◆ TO DO ◆
What is needed is a word-for-word transcript of the listing, free of pictures.

◆ GIVEN DATA ◆
######
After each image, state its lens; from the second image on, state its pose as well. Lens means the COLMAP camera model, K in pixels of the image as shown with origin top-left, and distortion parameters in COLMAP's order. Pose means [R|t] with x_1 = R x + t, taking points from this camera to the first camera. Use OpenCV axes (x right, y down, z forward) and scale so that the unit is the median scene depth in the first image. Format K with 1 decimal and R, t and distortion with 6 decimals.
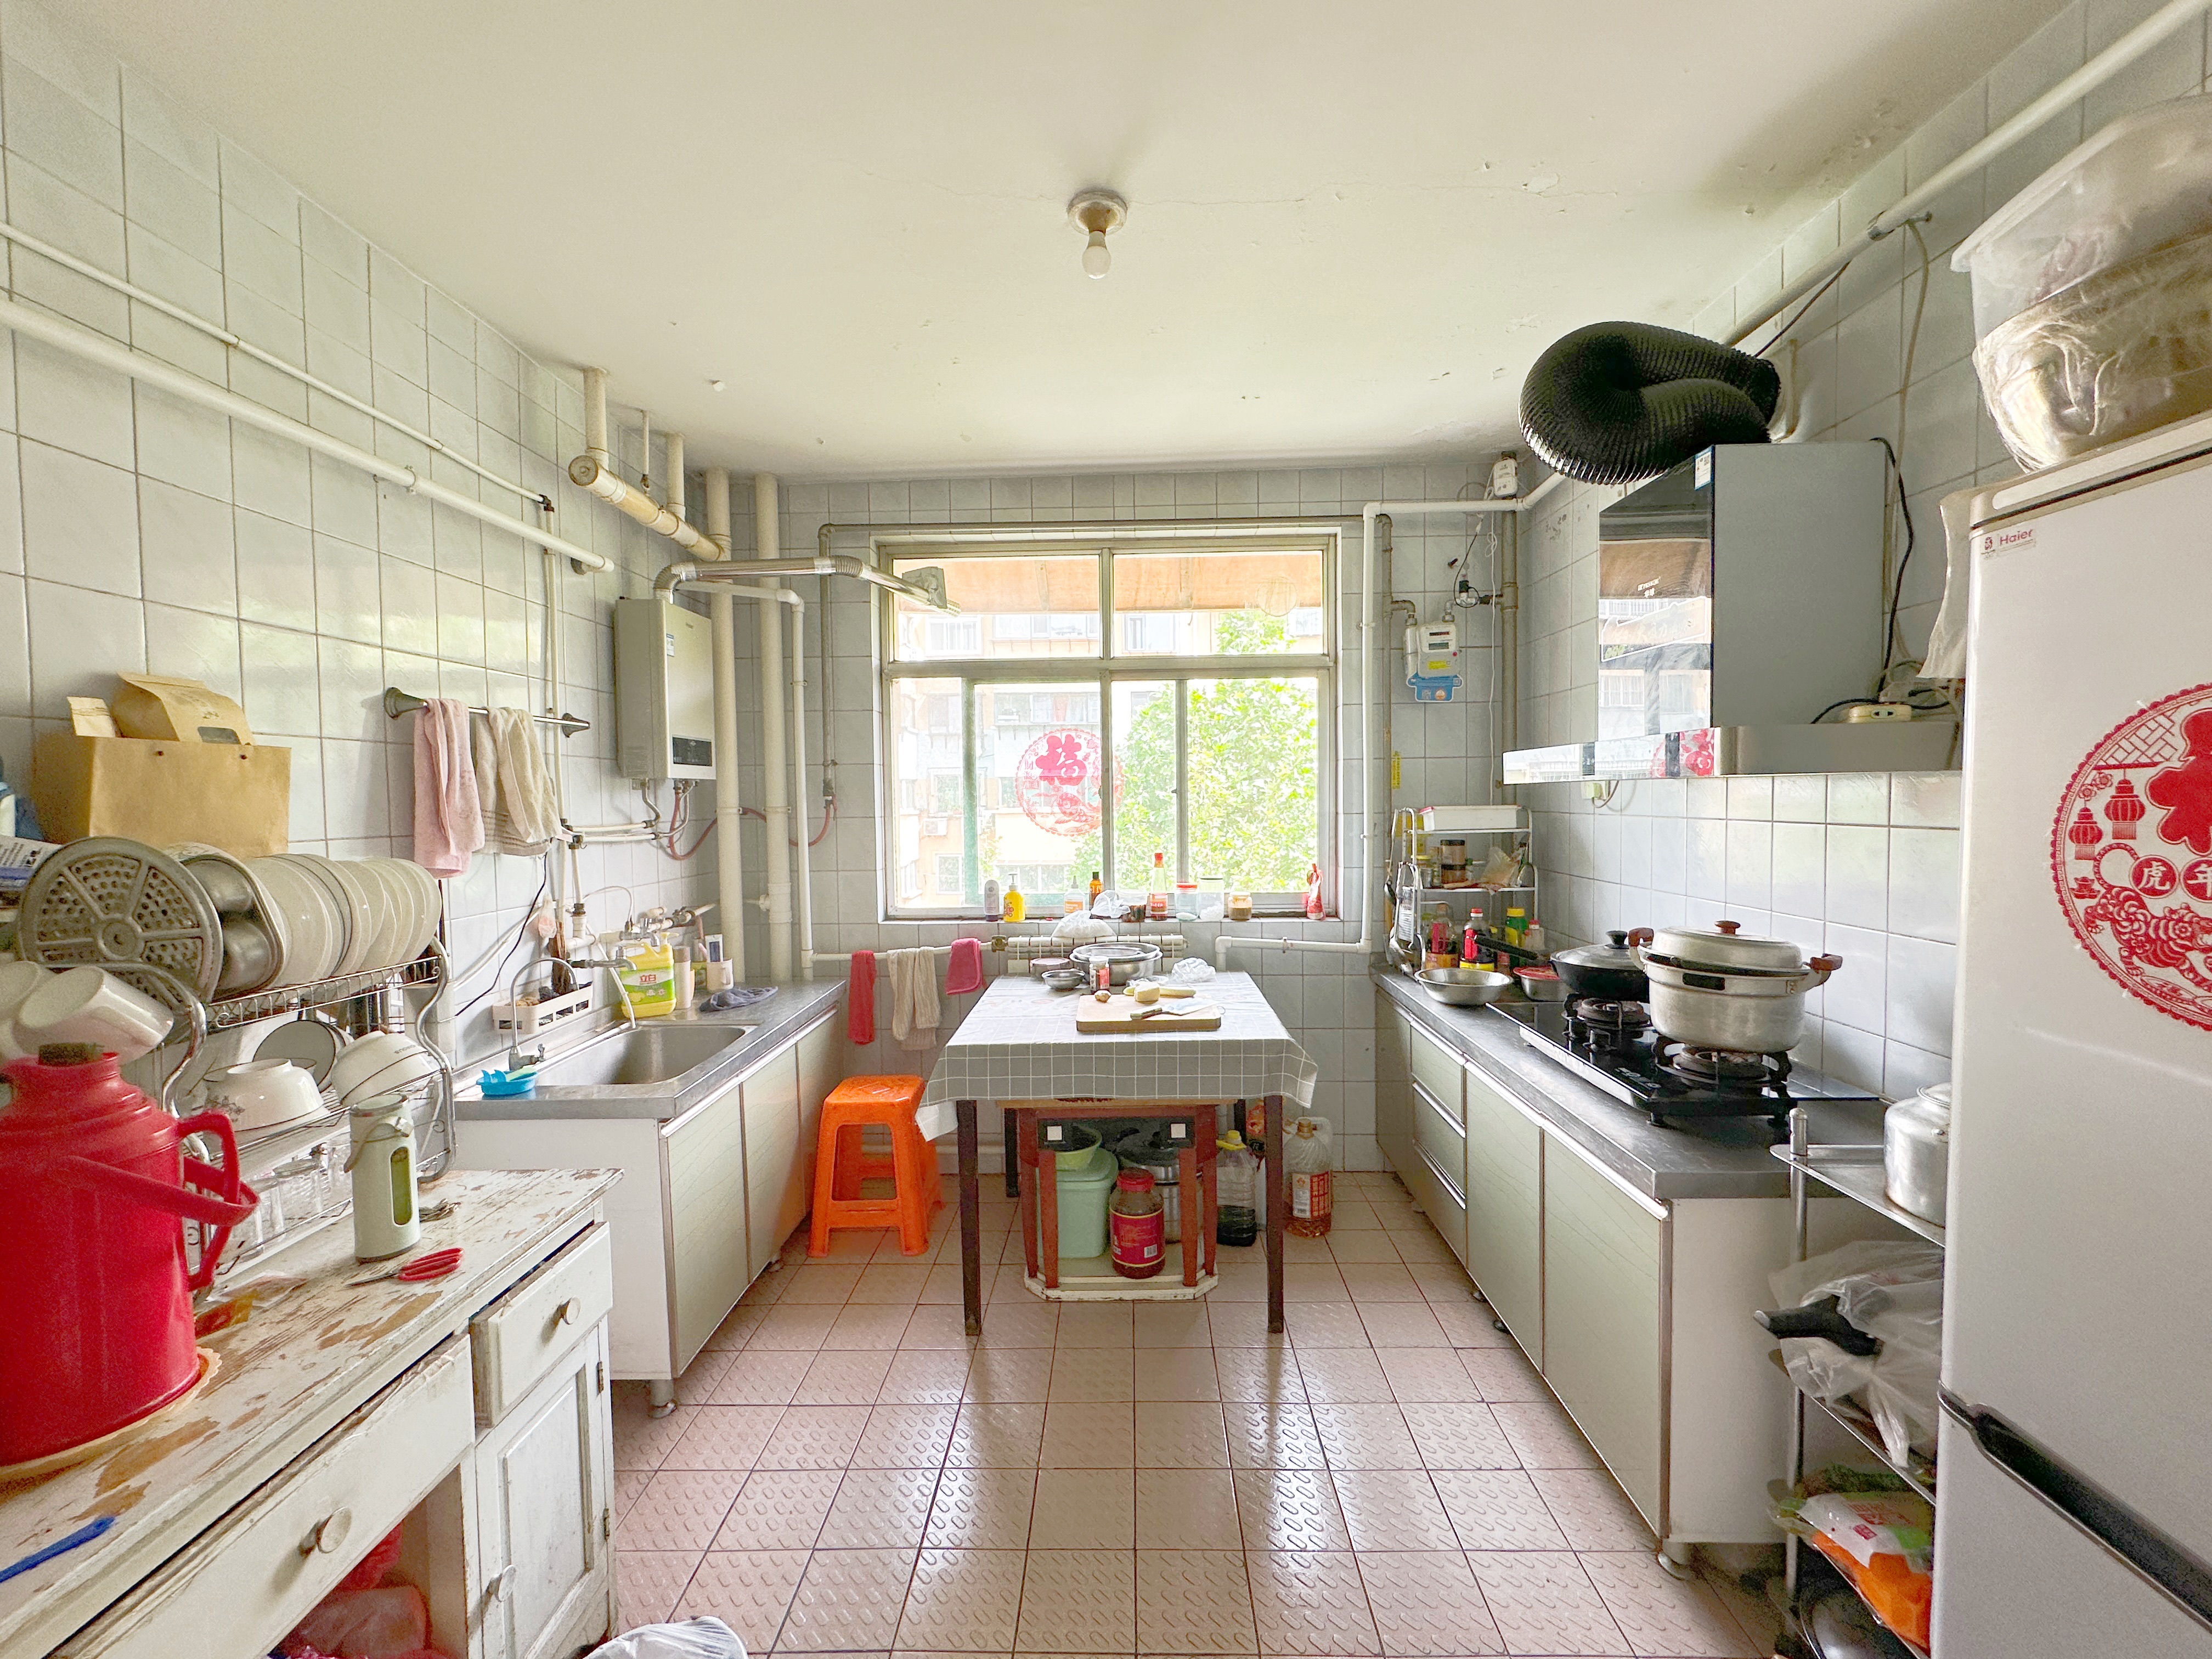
lens RADIAL K [[885.6, 0, 1107.0], [0, 885.6, 825.3], [0, 0, 1]] dist [0.002719, 0.000753]
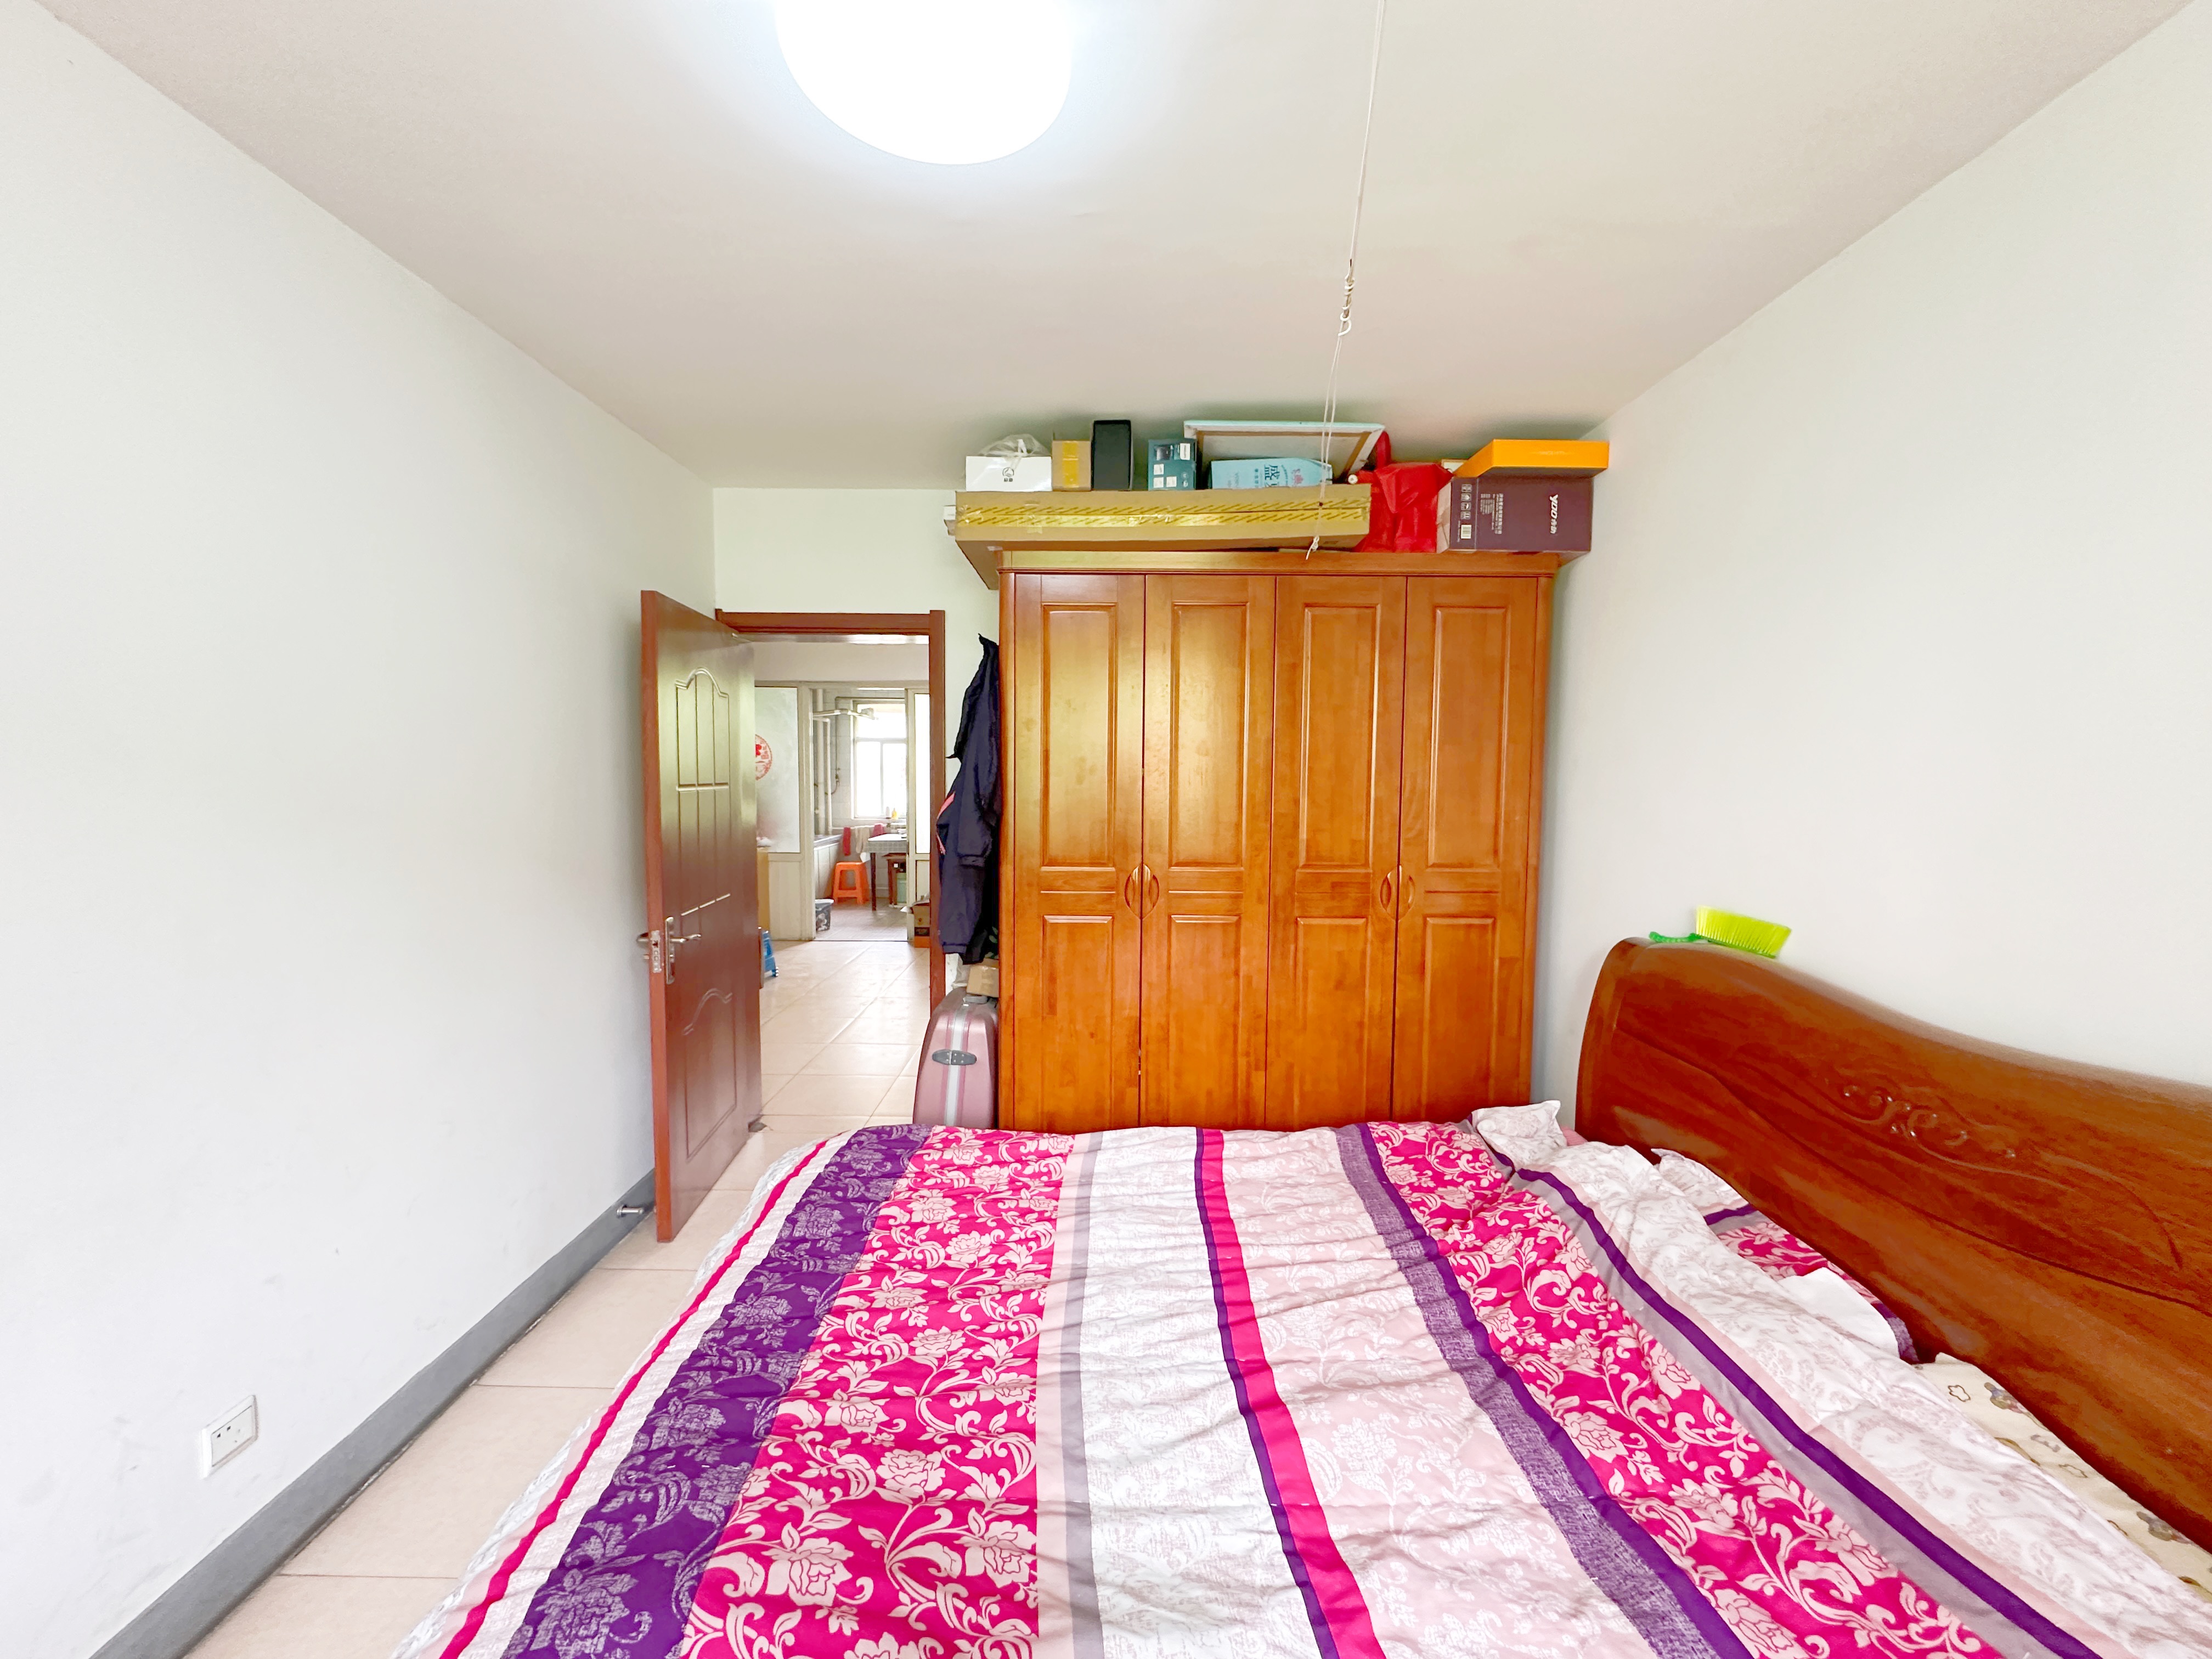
lens RADIAL K [[885.6, 0, 1108.7], [0, 885.6, 833.5], [0, 0, 1]] dist [0.002719, 0.000753]
pose [[0.999415, 0.016595, 0.029902, 0.604033], [-0.017353, 0.999530, 0.025253, 0.068660], [-0.029469, -0.025757, 0.999234, -2.339524]]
######
◆ SOLUTION TO THIS EXERCISE ◆
After each image, state its lens; from the second image on, state its pose as well. Lens means the COLMAP camera model, K in pixels of the image as shown with origin top-left, and distortion parameters in COLMAP's order. Pose means [R|t] with x_1 = R x + t, taking points from this camera to the first camera. Use OpenCV axes (x right, y down, z forward) and scale so that the unit is the median scene depth in the first image. Format K with 1 decimal and R, t and distortion with 6 decimals.
lens RADIAL K [[885.6, 0, 1107.0], [0, 885.6, 825.3], [0, 0, 1]] dist [0.002719, 0.000753]
lens RADIAL K [[885.6, 0, 1108.7], [0, 885.6, 833.5], [0, 0, 1]] dist [0.002719, 0.000753]
pose [[0.999415, 0.016595, 0.029902, 0.604033], [-0.017353, 0.999530, 0.025253, 0.068660], [-0.029469, -0.025757, 0.999234, -2.339524]]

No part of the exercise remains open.